En 1935 se publicó también la ‘Citación-fatal’ de Miguel Hernández. El autor de ‘El rayo que no cesa’ –como el toro, he nacido para el luto-, también describe en versos el ocaso del hombre de luces: “Quisiera yo, Mejías,/ a quien el hueso y cuerno/ ha hecho estatua, callado, paz, eterno,/ esperar y mirar, cual tú solías,/ a la muerte: ¡de cara!, / con un valor que era temor interno/ de que no te matara”

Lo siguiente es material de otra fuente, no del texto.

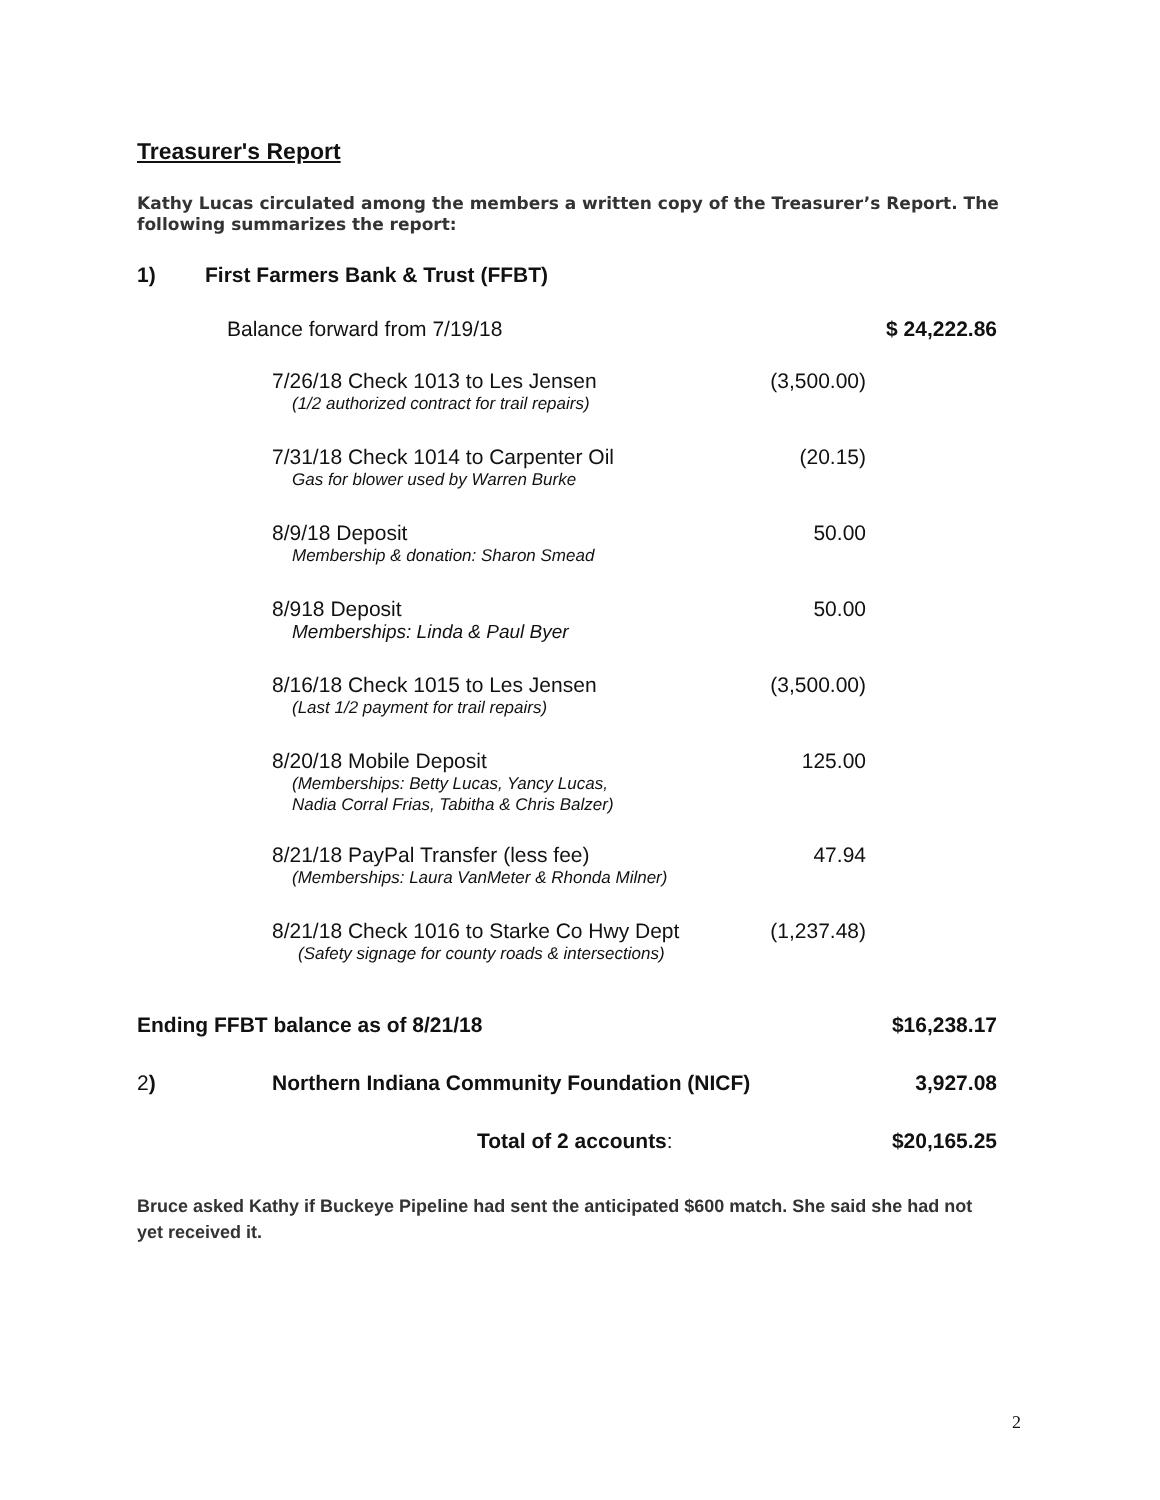Treasurer's Report
Kathy Lucas circulated among the members a written copy of the Treasurer’s Report. The following summarizes the report:
1) First Farmers Bank & Trust (FFBT)
| Balance forward from 7/19/18 | | | $ 24,222.86 |
| | 7/26/18 Check 1013 to Les Jensen (1/2 authorized contract for trail repairs) | (3,500.00) | |
| | 7/31/18 Check 1014 to Carpenter Oil Gas for blower used by Warren Burke | (20.15) | |
| | 8/9/18 Deposit Membership & donation: Sharon Smead | 50.00 | |
| | 8/918 Deposit Memberships: Linda & Paul Byer | 50.00 | |
| | 8/16/18 Check 1015 to Les Jensen (Last 1/2 payment for trail repairs) | (3,500.00) | |
| | 8/20/18 Mobile Deposit (Memberships: Betty Lucas, Yancy Lucas, Nadia Corral Frias, Tabitha & Chris Balzer) | 125.00 | |
| | 8/21/18 PayPal Transfer (less fee) (Memberships: Laura VanMeter & Rhonda Milner) | 47.94 | |
| | 8/21/18 Check 1016 to Starke Co Hwy Dept (Safety signage for county roads & intersections) | (1,237.48) | |
| Ending FFBT balance as of 8/21/18 | | | $16,238.17 |
| 2 ) | Northern Indiana Community Foundation (NICF) | | 3,927.08 |
| | Total of 2 accounts : | | $20,165.25 |
Bruce asked Kathy if Buckeye Pipeline had sent the anticipated $600 match. She said she had not yet received it.
2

Federico García Lorca publicó su ‘Llanto’ en marzo de 1935. “A las cinco de la tarde/ eran las cinco en punto de la tarde...” Así comienza la que, posiblemente, es la mejor elegía escrita en castellano y la pieza que más y mejor ha mitificado la figura del polifacético matador por encima, incluso, de su cuñado José, al que le faltaron cantores literarios hasta la moderna revisión de su figura. “¡Que no quiero verla/ dile a la Luna que venga/ que no quiero ver la sangre/ de Ignacio sobre la arena!” escribió Federico, que realiza un escalofriante retrato literario de Ignacio: “No hubo príncipe en Sevilla/ que comparársele pueda/ ni espada como su espada/ ni corazón tan de veras./ Como un río de leones/ su maravillosa fuerza/ y como un torso de mármol/ su dibujada prudencia./ Aire de Roma andaluza/ le doraba la cabeza./ donde su brisa era un nardo/ de sal y de inteligencia./ ¡Qué gran torero en la plaza!/ ¡Qué buen serrano en la sierra!/ ¡Qué blando con las espigas!/ ¡Qué duro con las espuelas!/ ¡Qué tierno con el rocío!/ ¡Qué deslumbrante en la Feria!/ ¡Qué tremendo con las últimas/ banderillas de tiniebla! El poeta granadino no sabía que estaba dictando su propio epitafio. Dos años después encontraría aquella muerte absurda y evitable, fusilado en el barranco de Víznar junto a un maestro de escuela y –paradojas del destino– dos banderilleros anarquistas. Los cañones iban a silenciar para siempre aquella luminosa Edad de Plata.